Doctor and patient (illustrative)..
(photo credit: INGIMAGE)
The Health and Finance ministries’ program to shorten queues for patients waiting for procedures in public hospital and health fund clinics has been launched.
The aim of the program is to strengthen the public health system while reducing unnecessary use of private medical facilities.
Health Minister Ya’acov Litzman and Finance Minister Moshe Kahlon said last week that they were determined to reduce red tape and increase egalitarianism in the receipt of healthcare.

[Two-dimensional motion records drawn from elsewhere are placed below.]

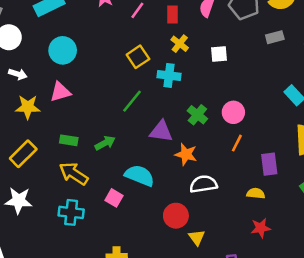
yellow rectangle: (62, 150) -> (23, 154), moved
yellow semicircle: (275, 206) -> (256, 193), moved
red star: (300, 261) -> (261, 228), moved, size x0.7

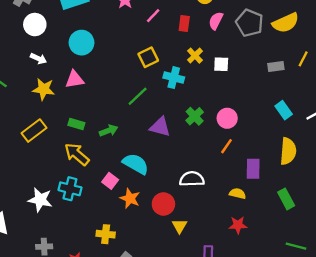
gray rectangle: (275, 37) -> (276, 66), moved
yellow cross: (180, 44) -> (195, 56), moved
orange star: (186, 154) -> (130, 198), moved
white star: (19, 201) -> (40, 200), moved

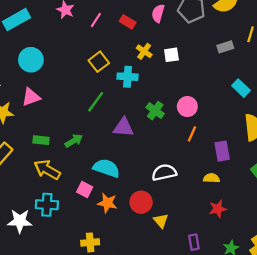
red rectangle: (184, 23) -> (128, 22), turned -56

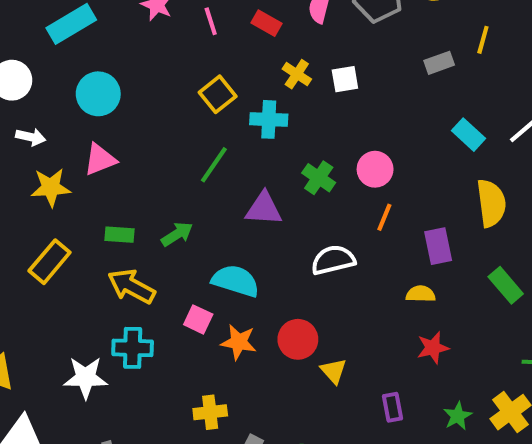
pink line: (96, 20) -> (211, 21), turned -49
white semicircle: (164, 172) -> (333, 260), moved

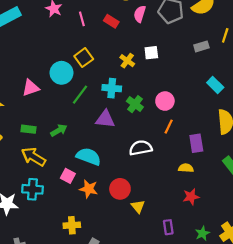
yellow cross: (297, 74) -> (127, 61), moved
cyan circle: (98, 94) -> (62, 73), moved
cyan cross: (269, 119) -> (112, 88), moved
pink triangle: (100, 159) -> (31, 88), moved

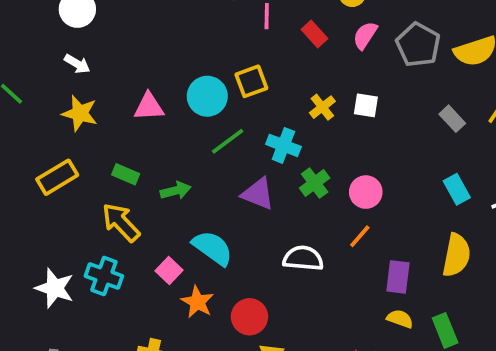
gray rectangle: (201, 46) -> (452, 119), turned 48
yellow semicircle: (186, 168) -> (400, 319), moved

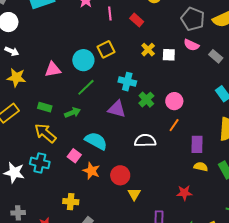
pink semicircle: (365, 35) -> (191, 45), moved, turned -91
yellow cross: (322, 107) -> (148, 50), moved
green line: (228, 141) -> (86, 87), moved

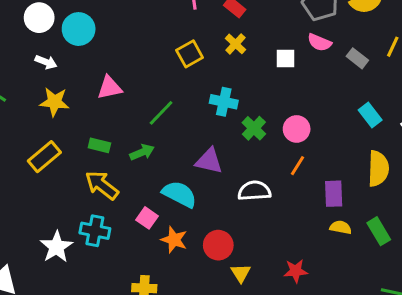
yellow cross: (148, 50) -> (235, 44), moved
cyan circle: (83, 60) -> (79, 29), moved
purple triangle: (117, 109) -> (209, 161), moved
white star: (14, 173) -> (56, 247), turned 30
red star: (184, 193) -> (296, 271), moved

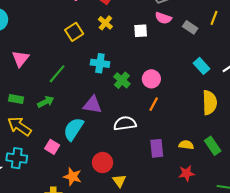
pink triangle: (110, 88) -> (20, 59), turned -36
cyan semicircle: (179, 194) -> (73, 129), turned -80
purple rectangle: (334, 194) -> (157, 148), moved
orange star: (174, 240) -> (73, 177), moved
red star: (296, 271) -> (186, 173), moved

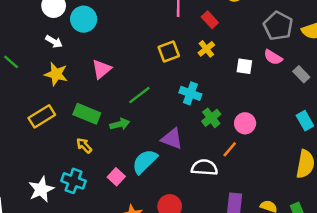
green rectangle: (16, 99) -> (87, 114), size x1.5
orange line: (154, 104) -> (230, 149), moved
yellow arrow: (19, 126) -> (84, 146), size x0.6

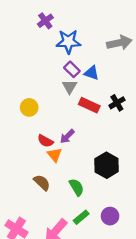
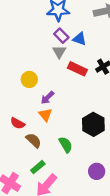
yellow circle: (29, 107) -> (29, 79), moved
purple arrow: (67, 136) -> (47, 98), moved
red semicircle: (45, 141) -> (18, 123), moved
green rectangle: (81, 217) -> (38, 167), moved

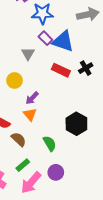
blue triangle: (80, 39) -> (63, 41), size x1.6
gray triangle: (59, 52) -> (28, 54), moved
purple circle: (97, 171) -> (56, 172), moved

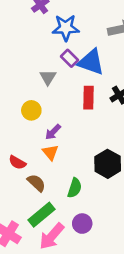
red rectangle: (61, 70) -> (89, 98), turned 66
green semicircle: (50, 143) -> (75, 188), turned 49
green rectangle: (23, 165) -> (42, 215), size x1.5

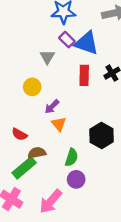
orange triangle: (50, 152) -> (59, 124), moved
brown semicircle: (36, 183) -> (37, 153), turned -54
green rectangle: (42, 215) -> (24, 168), moved
purple circle: (82, 224) -> (76, 179), moved

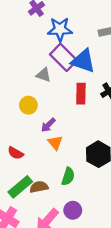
purple rectangle: (67, 40) -> (63, 57), size x1.6
gray triangle: (47, 57) -> (44, 75), turned -42
brown semicircle: (37, 153) -> (39, 187), moved
purple circle: (76, 179) -> (73, 210), moved

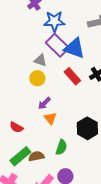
red rectangle: (81, 94) -> (72, 76), turned -42
yellow circle: (28, 105) -> (37, 78), moved

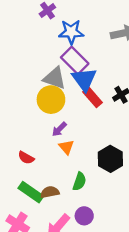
blue triangle: (74, 48) -> (84, 79), moved, turned 35
gray triangle: (40, 60) -> (55, 78), size x1.5
yellow circle: (37, 78) -> (51, 100), size x1.5
green rectangle: (20, 156) -> (31, 192), turned 75

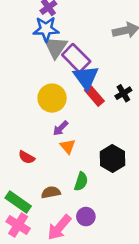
blue star: (71, 32) -> (46, 29), moved
gray triangle: (55, 78) -> (56, 47), moved, turned 45
green rectangle: (31, 192) -> (18, 202), moved

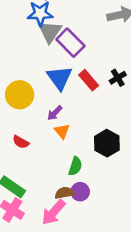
blue triangle: (86, 77) -> (60, 78), moved
yellow circle: (52, 98) -> (20, 95), moved
brown semicircle: (51, 192) -> (64, 193), moved
purple circle: (86, 217) -> (80, 192), moved

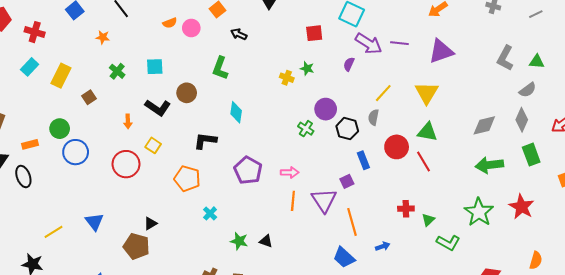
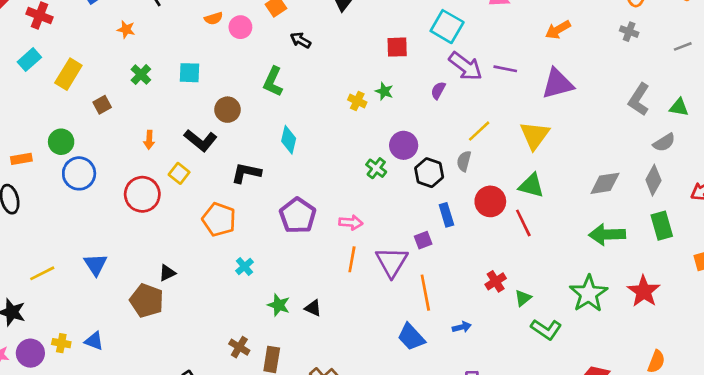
black L-shape: (158, 108) -> (201, 140), moved
red cross: (406, 209) -> (496, 281), turned -35

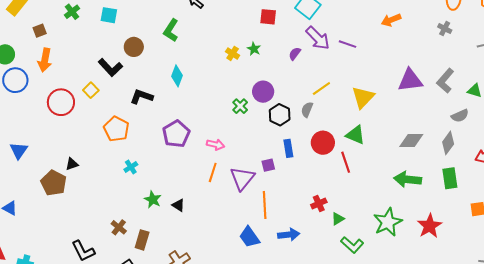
purple triangle: (558, 84) -> (410, 80), moved
orange arrow: (149, 140) -> (45, 60), moved, size x1.6
blue arrow: (462, 327) -> (289, 235), size x1.5

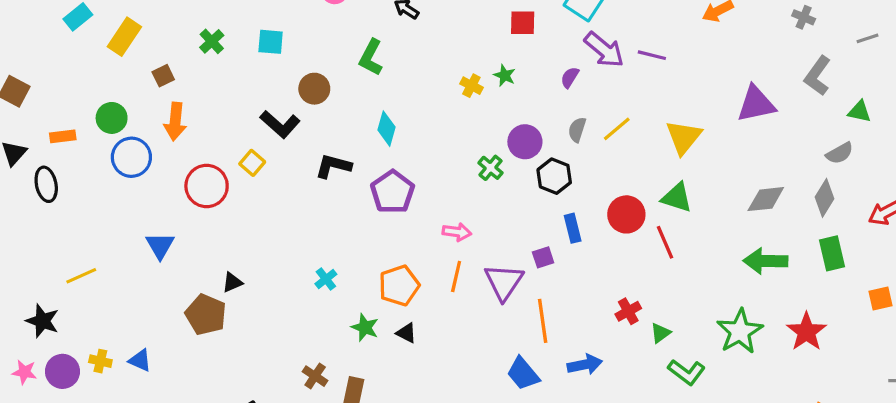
gray L-shape: (445, 81) -> (817, 76), moved
gray semicircle: (307, 110) -> (577, 130), moved
orange pentagon: (116, 129) -> (399, 286), moved, turned 30
purple pentagon: (176, 134) -> (393, 192), moved
blue triangle: (19, 151) -> (160, 246), moved

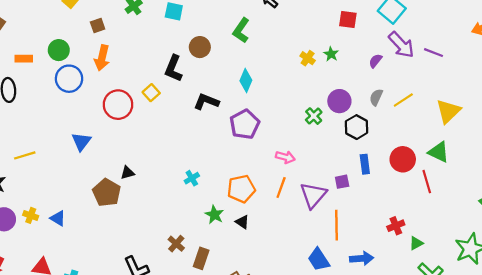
black L-shape: (280, 124) -> (173, 69), turned 64

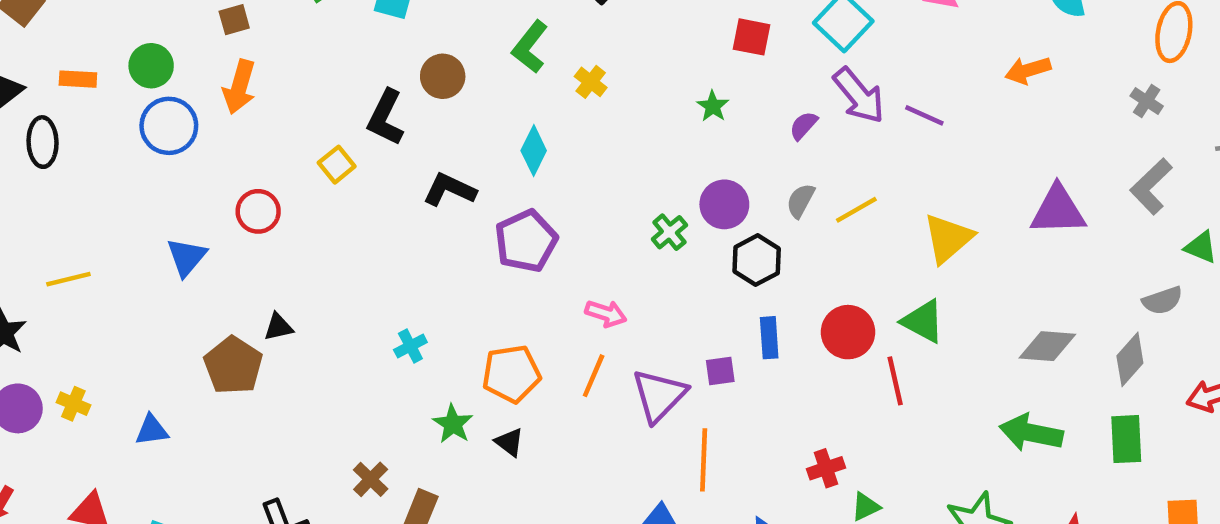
yellow cross: (308, 58) -> (591, 82), moved
red circle: (118, 105) -> (258, 211), moved, size x0.7
blue triangle: (58, 218) -> (152, 430), moved, turned -42

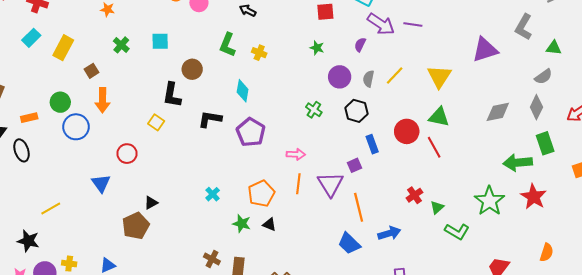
purple circle: (724, 204) -> (340, 77), moved
brown pentagon: (233, 365) -> (136, 226), turned 30
green arrow: (1031, 433) -> (518, 163), moved

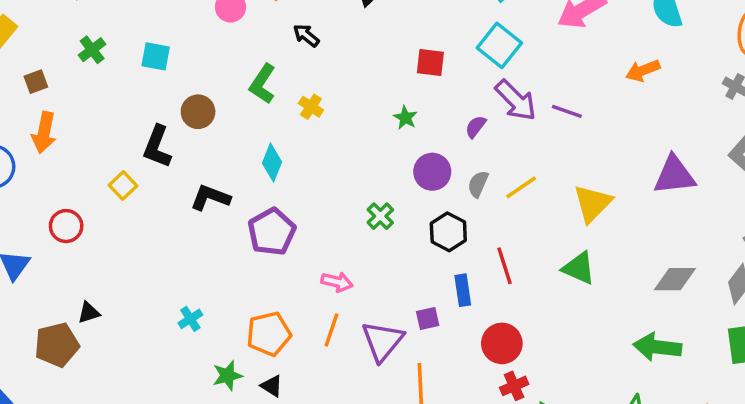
red circle: (407, 131) -> (502, 343), moved
red line: (434, 147) -> (505, 266), moved
green arrow: (518, 163) -> (657, 347), moved
green star: (242, 224) -> (227, 376), turned 30

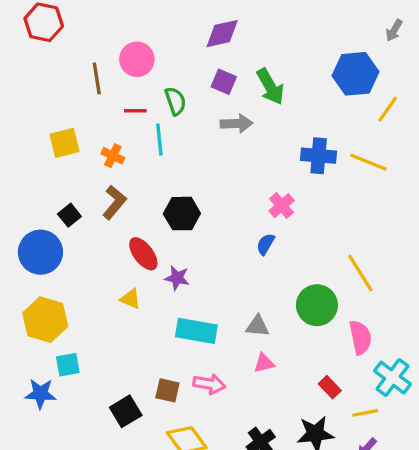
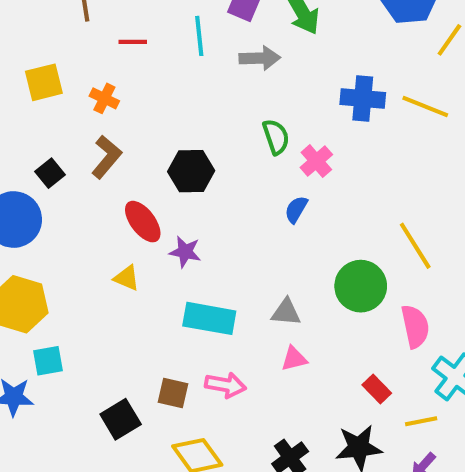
green semicircle: (175, 101) -> (276, 137), moved
cyan line: (159, 140) -> (199, 36), moved

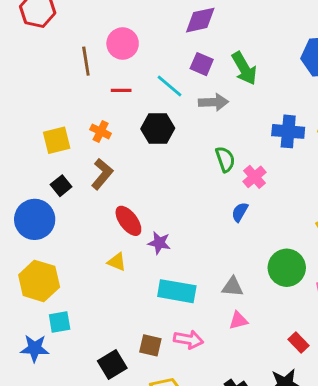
cyan line: (199, 36) -> (169, 86), turned -44
yellow square: (44, 82) -> (57, 140), moved
black hexagon: (191, 171) -> (158, 129), moved

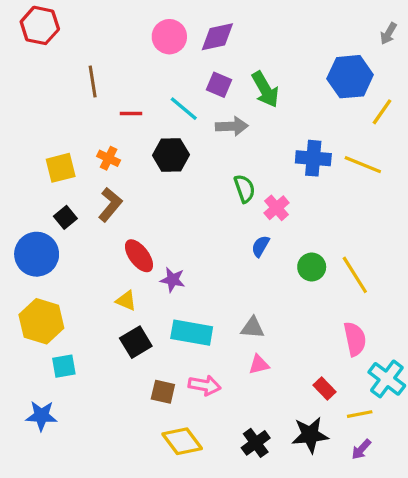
pink circle: (123, 44) -> (169, 37), moved
green circle: (287, 268) -> (312, 267), moved, size x0.7
blue star: (35, 348) -> (41, 416), moved
black square: (112, 364) -> (136, 342), moved

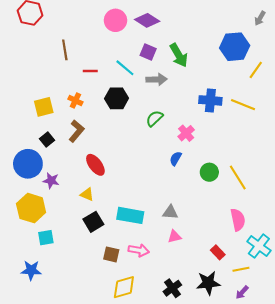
purple diamond: (217, 37) -> (147, 20), turned 45
green semicircle: (245, 189) -> (154, 118), moved, turned -114
purple star: (173, 280) -> (51, 181), moved
yellow diamond: (182, 441) -> (124, 287), turned -70

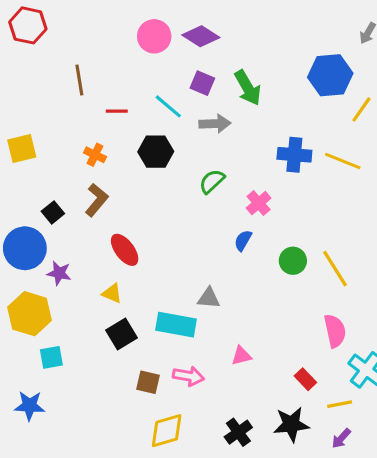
yellow square: (44, 107) -> (22, 149), moved
gray triangle: (170, 212) -> (209, 298), moved

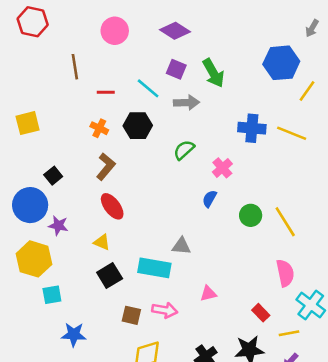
pink circle: (154, 36) -> (115, 31), moved
orange cross: (95, 155) -> (99, 128), moved
brown L-shape: (97, 200) -> (106, 167), moved
blue star: (30, 406) -> (74, 335), moved

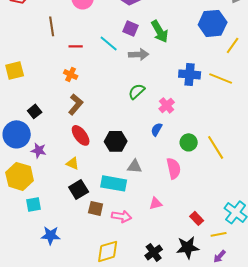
black hexagon: (138, 126) -> (116, 141), moved
pink semicircle: (285, 273) -> (174, 168), moved
brown square: (131, 315) -> (96, 208), moved

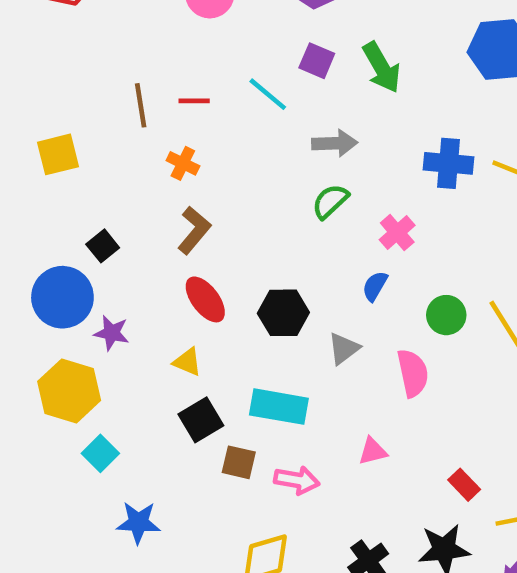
brown line: (52, 26) -> (141, 105), moved
gray arrow: (139, 54) -> (335, 143), moved
gray triangle: (135, 166) -> (344, 349), moved, turned -42
cyan square: (34, 204) -> (100, 453), turned -35

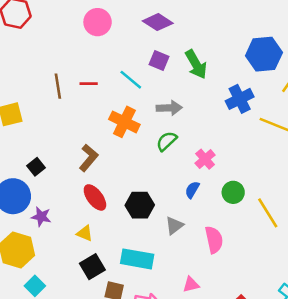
orange cross: (183, 163) -> (124, 122), moved, size x1.6
blue cross: (448, 163) -> (240, 99), moved, turned -32
green circle: (446, 315) -> (233, 192), moved

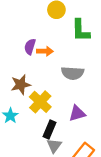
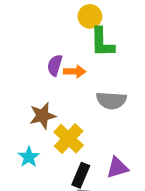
green L-shape: (81, 31) -> (102, 42), moved
purple triangle: (77, 113) -> (117, 168), moved

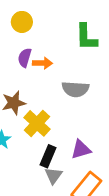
yellow circle: (90, 16) -> (22, 22), moved
green L-shape: (102, 42) -> (86, 37), moved

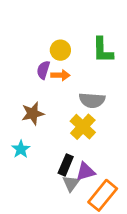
yellow circle: (22, 22) -> (60, 50), moved
yellow cross: (37, 123) -> (83, 127), moved
purple triangle: (81, 149) -> (85, 172), moved

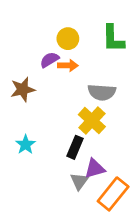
purple semicircle: (43, 70) -> (50, 60), turned 42
brown star: (33, 113) -> (23, 89), moved
black rectangle: (66, 165) -> (75, 147), moved

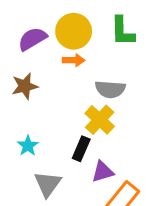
yellow circle: (68, 39) -> (74, 31), size x1.5
purple semicircle: (50, 60) -> (32, 39), moved, size x1.4
gray triangle: (79, 181) -> (48, 184), moved, size x1.4

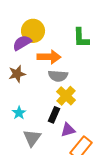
yellow circle: (74, 31) -> (33, 31), moved
orange arrow: (74, 60) -> (49, 57), size x1.6
gray semicircle: (110, 89) -> (58, 76), moved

The four public health funds received NIS 280 million from the Treasury to carry out more elective (non-emergency) operations by increasing staff, incentives and the number of shifts. By making such surgeries and consultations more accessible, fewer people will use their private and supplementary health insurance policies (through the four health funds) and their own wallets for undergoing such procedures in private medical institutions, Litzman and Kahlon said. The health funds also bought more equipment and computers to improve accessibility.
Those public health insurers that shorten their queues will get bonuses. The ministries said the queues will be shortened already before the end of 2016, with the process due to be intensified in 2017. The public hospitals will thus become more competitive with the private hospitals and clinics, whose main advantage has been speedy treatment.
The ministries said they will set aside NIS 780m. for this purpose in 2017.
There has been a steady erosion in the use of public medical institutions in recent years, as private ones – often staffed by doctors from public hospitals working after hours – took advantage of long waits for public treatment. This led to a significant increase in out-of-pocket payments and individual health expenditures.